#### [Exercise aim]
Answer these from the extract below on God searching hearts:
1. To whom was the sermon by the apostle Paul addressed?
2. Which verse says God "weighs the hearts"?
3. Which verse is quoted for the words "I, the LORD, search the heart"?

#### [Extract]

-*-

“As for you, my son Solomon, know the God of your father, and serve Him with a whole heart and a willing mind; for the LORD searches all hearts, and understands every intent of the thoughts. If you seek Him, He will let you find Him; but if you forsake Him, He will reject you forever.”
This also establishes the fact that God makes Himself accessible to those who seek Him, reminiscent of the apostle Paul’s evangelical sermon to the Athenians: “‘And He made from one man every nation of mankind to live on all the face of the earth, having determined their appointed times and the boundaries of their habitation, that they would seek God, if perhaps they might grope for Him and find Him, though He is not far from each one of us.’” (Acts 17:26-27)
Jeremiah 17:10 similarly states: “‘I, the LORD, search the heart, I test the mind, even to give to each man according to his ways, according to the results of his deeds.’” God “weighs the motives” (Proverbs 16:2) and “weighs the hearts” (Proverbs 21:2), “searching all the innermost parts of his being.” (Proverbs 20:27) Why would God weigh and search what Calvinism says that He already meticulously decreed? So, this verse begs for an interpretation that God is searching the hearts of those whose thoughts that He has not decreed.

-*-

#### [Material provided]

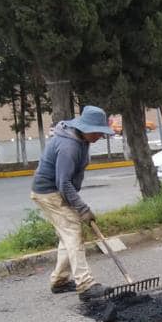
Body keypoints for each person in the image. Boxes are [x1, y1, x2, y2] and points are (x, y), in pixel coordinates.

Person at [31, 105, 115, 301]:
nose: (100, 137)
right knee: (73, 231)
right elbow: (63, 182)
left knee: (67, 234)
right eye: (98, 132)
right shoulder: (69, 146)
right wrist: (82, 209)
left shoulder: (80, 139)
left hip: (56, 191)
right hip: (49, 193)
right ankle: (85, 285)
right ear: (85, 128)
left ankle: (59, 281)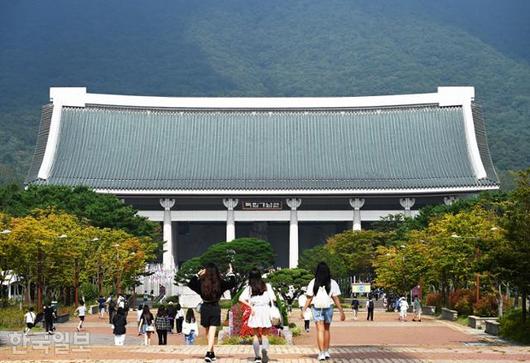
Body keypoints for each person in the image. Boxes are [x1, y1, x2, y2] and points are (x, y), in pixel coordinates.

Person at [188, 262, 236, 362]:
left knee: (207, 331)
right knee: (212, 330)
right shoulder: (219, 282)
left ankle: (211, 353)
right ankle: (210, 353)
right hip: (215, 307)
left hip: (204, 307)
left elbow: (190, 283)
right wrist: (230, 272)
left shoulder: (202, 282)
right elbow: (232, 283)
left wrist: (198, 274)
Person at [302, 262, 346, 361]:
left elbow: (309, 298)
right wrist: (341, 311)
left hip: (317, 307)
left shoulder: (313, 282)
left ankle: (321, 353)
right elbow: (335, 298)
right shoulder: (332, 282)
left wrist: (303, 310)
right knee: (327, 329)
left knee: (320, 330)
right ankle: (326, 351)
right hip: (328, 307)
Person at [239, 268, 276, 363]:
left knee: (255, 335)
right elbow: (274, 298)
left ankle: (257, 357)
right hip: (266, 310)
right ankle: (265, 351)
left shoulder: (249, 287)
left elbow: (240, 299)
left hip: (255, 310)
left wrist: (250, 306)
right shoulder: (267, 286)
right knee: (265, 335)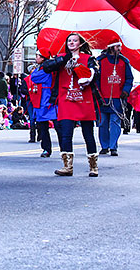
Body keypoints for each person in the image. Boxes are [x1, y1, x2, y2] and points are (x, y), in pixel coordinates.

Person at [42, 33, 100, 177]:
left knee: (88, 134)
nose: (72, 43)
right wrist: (64, 59)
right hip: (66, 100)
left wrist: (84, 71)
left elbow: (95, 73)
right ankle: (67, 166)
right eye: (69, 41)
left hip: (84, 99)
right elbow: (46, 67)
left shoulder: (88, 59)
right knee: (66, 134)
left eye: (75, 40)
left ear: (80, 43)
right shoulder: (62, 58)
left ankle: (93, 166)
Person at [96, 42, 133, 156]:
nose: (119, 49)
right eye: (117, 46)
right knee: (102, 123)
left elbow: (129, 78)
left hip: (118, 98)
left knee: (115, 122)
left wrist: (126, 91)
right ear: (111, 47)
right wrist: (97, 93)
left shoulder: (124, 62)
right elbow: (96, 78)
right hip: (103, 97)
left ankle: (113, 146)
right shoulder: (100, 61)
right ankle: (104, 146)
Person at [26, 50, 57, 158]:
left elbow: (34, 77)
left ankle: (55, 149)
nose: (36, 58)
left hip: (47, 98)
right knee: (43, 127)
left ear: (43, 58)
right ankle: (46, 148)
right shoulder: (42, 68)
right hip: (41, 99)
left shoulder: (47, 69)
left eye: (37, 56)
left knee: (55, 126)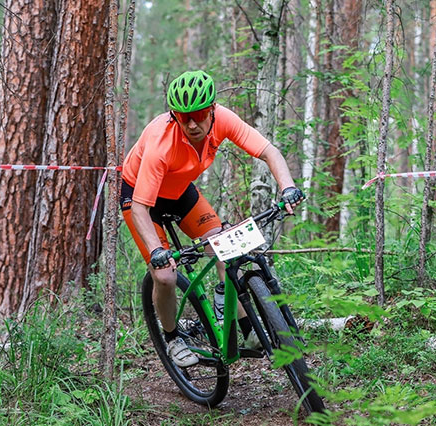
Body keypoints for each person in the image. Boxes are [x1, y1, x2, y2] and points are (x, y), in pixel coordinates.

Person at [120, 70, 304, 368]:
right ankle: (172, 338)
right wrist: (156, 251)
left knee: (224, 245)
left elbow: (269, 151)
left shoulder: (224, 120)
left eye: (200, 114)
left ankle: (245, 328)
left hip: (179, 191)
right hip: (140, 197)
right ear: (174, 116)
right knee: (165, 276)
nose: (192, 123)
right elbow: (141, 207)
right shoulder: (161, 143)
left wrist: (288, 187)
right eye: (183, 117)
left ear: (213, 109)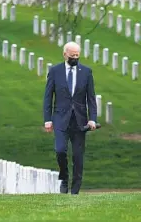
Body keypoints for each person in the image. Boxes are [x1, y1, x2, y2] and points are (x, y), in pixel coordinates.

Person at [43, 41, 97, 195]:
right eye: (72, 55)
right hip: (60, 118)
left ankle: (75, 189)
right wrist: (47, 119)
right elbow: (48, 97)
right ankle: (64, 179)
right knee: (60, 150)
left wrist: (92, 118)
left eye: (77, 55)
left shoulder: (86, 72)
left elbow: (91, 98)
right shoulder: (55, 71)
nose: (75, 58)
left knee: (78, 156)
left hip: (80, 121)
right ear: (64, 54)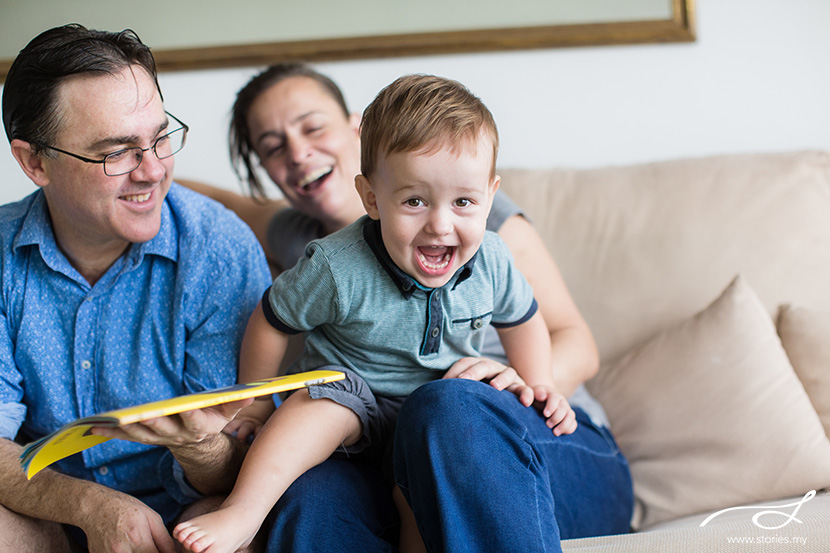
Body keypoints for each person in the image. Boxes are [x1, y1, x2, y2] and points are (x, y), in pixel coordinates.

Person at [184, 63, 634, 552]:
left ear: (354, 129)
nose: (298, 153)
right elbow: (228, 208)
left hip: (507, 434)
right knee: (311, 493)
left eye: (312, 127)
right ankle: (243, 515)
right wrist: (145, 165)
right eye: (273, 146)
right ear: (371, 194)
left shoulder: (483, 229)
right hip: (372, 424)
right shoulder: (307, 243)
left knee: (447, 405)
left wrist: (527, 386)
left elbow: (560, 333)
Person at [0, 24, 272, 552]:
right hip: (46, 505)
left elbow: (237, 468)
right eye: (117, 152)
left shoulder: (220, 251)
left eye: (159, 138)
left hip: (187, 506)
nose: (153, 171)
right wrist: (89, 507)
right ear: (35, 162)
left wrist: (201, 447)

-*-

#### [Response to this task]
1. The Athenians
2. Proverbs 21:2
3. Jeremiah 17:10